▶ _任务要求_
从下面的列表中提取所有包含字符串“Chocolate”的行，区分大小写。
*****
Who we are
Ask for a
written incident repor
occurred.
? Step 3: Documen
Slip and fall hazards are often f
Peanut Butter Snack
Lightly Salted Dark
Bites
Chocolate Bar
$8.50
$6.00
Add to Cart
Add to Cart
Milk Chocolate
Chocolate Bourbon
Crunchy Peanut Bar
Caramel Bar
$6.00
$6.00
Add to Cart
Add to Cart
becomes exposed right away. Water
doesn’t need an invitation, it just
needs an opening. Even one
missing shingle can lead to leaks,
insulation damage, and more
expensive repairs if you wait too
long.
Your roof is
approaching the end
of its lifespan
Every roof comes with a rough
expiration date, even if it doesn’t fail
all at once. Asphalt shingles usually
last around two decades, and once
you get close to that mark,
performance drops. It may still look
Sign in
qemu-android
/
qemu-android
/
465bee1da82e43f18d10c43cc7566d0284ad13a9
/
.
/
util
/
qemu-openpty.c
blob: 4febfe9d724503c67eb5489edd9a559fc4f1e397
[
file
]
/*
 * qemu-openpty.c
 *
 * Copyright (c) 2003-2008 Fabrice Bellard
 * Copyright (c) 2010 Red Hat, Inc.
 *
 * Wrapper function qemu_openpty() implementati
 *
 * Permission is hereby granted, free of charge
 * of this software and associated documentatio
*****
▶ _完成结果_
Chocolate Bar
Milk Chocolate
Chocolate Bourbon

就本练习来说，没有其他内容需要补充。